Ceny innych ogłoszeń z poznańskich ROD oscylują wokół 50-100 tys. zł, nie brakuje też dwukrotnie wyższych – na jej wysokość wpływa jakość i stan budynku na działce. Skoro działki w ramach ROD mają porównywalny metraż z niejedną ofertą działki z domem, np. w zabudowie szeregowej, nic dziwnego, że dla wielu nabywców jest to alternatywa dla dużo droższego segmentu albo zadowolenia się jedynie balkonem w bloku.

No i jak zwykle, gdzie jest szansa na interes, pojawiają się spekulacje i flipperzy, którzy masowo skupują prawa do dzierżaw, modernizują działki i budynki na nich i to oni pewnie stoją za częścią ogłoszeń.

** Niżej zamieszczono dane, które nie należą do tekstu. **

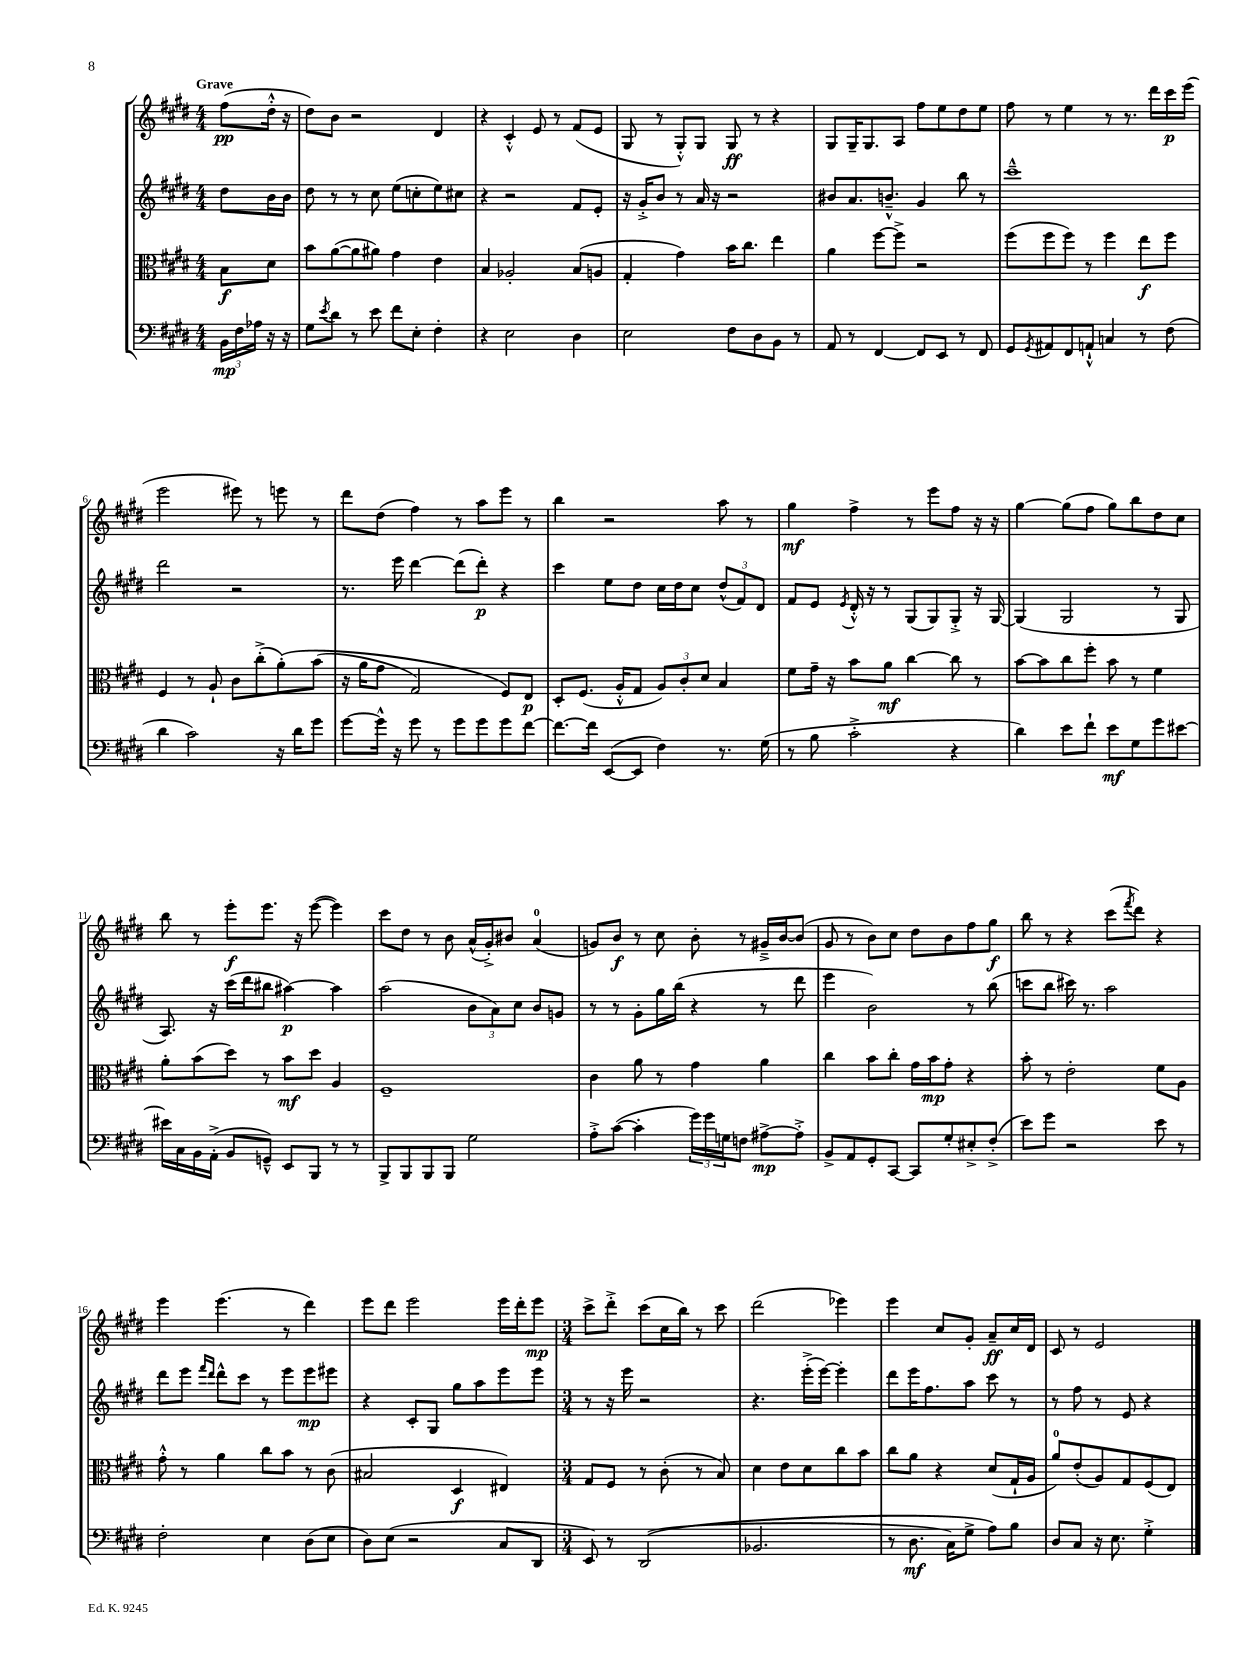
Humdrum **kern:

**kern	**kern	**kern	**kern
*staff4	*staff3	*staff2	*staff1
*clefF4	*clefC3	*clefG2	*clefG2
*k[f#c#g#d#]	*k[f#c#g#d#]	*k[f#c#g#d#]	*k[f#c#g#d#]
*M4/4	*M4/4	*M4/4	*M4/4
24BB	8B	8dd#	(8ff#
24F#	.	.	.
24A-	.	.	.
16r	8d#	16b	16dd#'^^
16r	.	16b	16r
=	=	=	=
8G#	8b	8dd#	8dd#)
8qe	.	.	.
8d#	([8a	8r	8b
8r	8a]	8r	2r
8e	8a#)	8cc#	.
8f#	4g#	(8ee	.
8E'	.	8cc'	.
4F#'	4e	8ee)	4d#
.	.	8cc#	.
=	=	=	=
4r	4B	4r	4r
2E	2A-'	2r	4c#'^^
.	.	.	8e
.	.	.	8r
4D#	(8B	8f#	(8f#
.	8A	8e'	8e
=	=	=	=
2E	4G#'	16r	8G#
.	.	16g#'^	.
.	.	8b	8r
.	4g#)	8r	8G#'^^)
.	.	16a	8G#
.	.	16r	.
8F#	16b	2r	8G#
.	8.cc#	.	.
8D#	.	.	8r
8BB	4ee	.	4r
8r	.	.	.
=	=	=	=
8AA	4a	8b#	8G#
8r	.	8.a	16G#~
.	.	.	8.G#
[4FF#	[8ff#	.	.
.	.	8.b~^^	.
.	8ff#^]	.	8A
8FF#]	2r	4g#	8ff#
8EE	.	.	8ee
8r	.	8bb	8dd#
8FF#	.	8r	8ee
=	=	=	=
8GG#	(8ff#	1ccc#~^^	8ff#
8qGG#	.	.	.
8AA#	8ff#	.	8r
8FF#	8ff#)	.	4ee
8AA`^^	8r	.	.
4C	4ff#	.	8r
.	.	.	8.r
8r	8ee	.	.
.	.	.	16ddd#
(8F#	8ff#	.	16ccc#
.	.	.	(16eee
=	=	=	=
4d#	4F#	2ddd#	2eee
2c#)	8r	.	.
.	8A`	.	.
.	8c#	2r	8eee#)
.	(8cc#'^	.	8r
16r	&(8a')	.	8eee
16d#	.	.	.
8g#	(8b	.	8r
=	=	=	=
[8g#	16r	8.r	8ddd#
.	16a	.	.
16g#^^]	8g#	.	(8dd#
16r	.	16eee	.
8g#	2G#)	[4ddd#	4ff#)
8r	.	.	.
8g#	.	(8ddd#]	8r
8g#	.	8ddd#')	8aa
8g#	8F#&)	4r	8eee
[8f#	8E	.	8r
=	=	=	=
8.f#_	8D#'	4ccc#	4bb
.	(8.F#	.	.
16f#]	.	.	.
([8EE	.	8ee	2r
.	16A'^^	.	.
8EE]	8G#	8dd#	.
4F#)	12A)	16cc#	.
.	.	16dd#	.
.	12c#'	.	.
.	.	8cc#	.
.	12d#	.	.
8.r	4B	(12dd#^^	8aa
.	.	12f#)	.
.	.	.	8r
.	.	12d#	.
(16G#	.	.	.
=	=	=	=
8r	8f#	8f#	4gg#
8B	16g#~	8e	.
.	16r	.	.
.	.	8qe	.
2c#'^	8b	16d#'^^	4ff#^
.	.	16r	.
.	8a	8r	.
.	[4cc#	(8G#	8r
.	.	8G#)	8eee
4r	8cc#]	8G#'^	8ff#
.	8r	16r	16r
.	.	[16G#	16r
=	=	=	=
4d#)	[8b	(4G#]	[4gg#
.	8b]	.	.
8e	8cc#	2G#	(8gg#]
8f#`	8ff#'	.	8ff#
8e	8b	.	8gg#)
8G#	8r	.	8bb
8g#	4f#	8r	8dd#
[8e#	.	8G#	8cc#
=	=	=	=
16e#]	8a'	8.A)	8bb
16C#	.	.	.
16BB	(8b	.	8r
(16AA'^	.	16r	.
8BB	8dd#)	(16ccc#	8eee'
.	.	16ddd#	.
8GG~^^)	8r	8bb#	8.eee
8EE	8b	[4aa#)	.
.	.	.	16r
8BBB	8dd#	.	([8eee
8r	4A	4aa#]	4eee])
8r	.	.	.
=	=	=	=
8BBB^	1F#~	(2aa	8ccc#
8BBB	.	.	8dd#
8BBB	.	.	8r
8BBB	.	.	8b
2G#	.	12b	(16a^^
.	.	.	16g#'^)
.	.	12a)	.
.	.	.	8b#
.	.	12cc#	.
.	.	8b	(4a
.	.	8g	.
=	=	=	=
8A'^	4c#	8r	8g)
([8c#	.	8r	8b
4c#']	8a	8g#'	8r
.	8r	16gg#	8cc#
.	.	(16bb	.
24g#)	4g#	4r	8b'
24g#	.	.	.
24G	.	.	.
8F	.	.	8r
[8A#^	4a	8r	16g#~^
.	.	.	[16b
8A#'^]	.	8ddd#	(8b]
=	=	=	=
8BB^	4cc#	4eee	8g#
8AA	.	.	8r
8GG#'	8b	2b)	8b)
[8CC#	8cc#'	.	8cc#
8CC#]	16g#	.	8dd#
.	16b	.	.
8G#'	8g#'	.	8b
8E#'^	4r	8r	8ff#
(8F#'^	.	(8bb	8gg#
=	=	=	=
8e)	8b'	8ccc	8bb
8g#	8r	8bb	8r
2r	2e'	16ccc#)	4r
.	.	8.r	.
.	.	2aa	(8ccc#
.	.	.	8qfff#
.	.	.	8ddd#)
8e	8f#	.	4r
8r	8A	.	.
=	=	=	=
2F#'	8g#'^^	8ddd#	4eee
.	8r	8eee	.
.	.	16qqfff#	.
.	.	16qqddd#	.
.	4a	8ddd#^^	(4.eee
.	.	8ccc#	.
4E	8cc#	8r	.
.	8b	8eee	8r
(8D#	8r	8eee	4ddd#)
8E	(8c#	8eee#	.
=	=	=	=
8D#)	2B#	4r	8eee
(8E	.	.	8ddd#
2r	.	8c#'	2eee
.	.	8G#	.
.	4D#	8gg#	.
.	.	8aa	.
8C#	4E#)	8eee	16eee
.	.	.	16ddd#'
8DD#	.	8eee	8eee
=	=	=	=
*M3/4	*M3/4	*M3/4	*M3/4
8EE)	8G#	8r	8ccc#^
8r	8F#	16r	8ddd#'^
.	.	16eee	.
&((2DD#	8r	2r	(8ccc#
.	(8c#'	.	16cc#
.	.	.	16bb)
.	8r	.	8r
.	8B)	.	8ccc#
=	=	=	=
2.BB-	4d#	4.r	(2ddd#
.	8e	.	.
.	8d#	(16eee'^	.
.	.	[16eee)	.
.	8cc#	4eee']	4eee-)
.	8b	.	.
=	=	=	=
8r	8cc#	8ddd#	4eee
8.D#	8a	16eee	.
.	.	8.ff#	.
.	4r	.	8cc#
16C#)	.	.	.
8G#^	.	8aa	8g#'
8A&)	(8d#	8ccc#	8a~
8B	16G#`	8r	16cc#
.	16A	.	16d#
=	=	=	=
8D#	8a)	8r	8c#
8C#	(8e'	8ff#	8r
16r	8A)	8r	2e
8.E	.	.	.
.	8G#	8e	.
4G#'^	(8F#	4r	.
.	8E)	.	.
==	==	==	==
*-	*-	*-	*-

Tymczasem lewica postuluje w swoim projekcie ustawy ograniczenie działalności flipperskiej i wprowadzenie dodatkowych, odpowiednio wyższych podatków (nawet 10%) od sprzedaży nieruchomości po roku i dwóch do czterech lat od jej zakupu. Czy i kiedy to ujrzy światło dzienne?

Brakuje ofert? Rynek nie znosi próżni

Skoro w istniejących ROD ceny poszybowały, a oferty znikają szybko, nie trzeba było długo czekać, by… pojawiły się alternatywne, tj. prywatne propozycje. Inwestorzy wydzielili z jednej dużej działki mniejsze, typowo rekreacyjne, wytyczyli wspólną drogę, każdą działkę odgrodzili. Jednym słowem robią coś na wzór ROD. Działek nie sprzedają, lecz właśnie wydzierżawiają – według „Gazety Wyborczej” za kwotę od 130 do 200 zł miesięcznie. To ponad dwa razy drożej od dzierżawy w tradycyjnych ROD, ale nadal bardzo korzystnie dla osób bez marzeń o własnym domu z ogródkiem lub szans na ich realizację.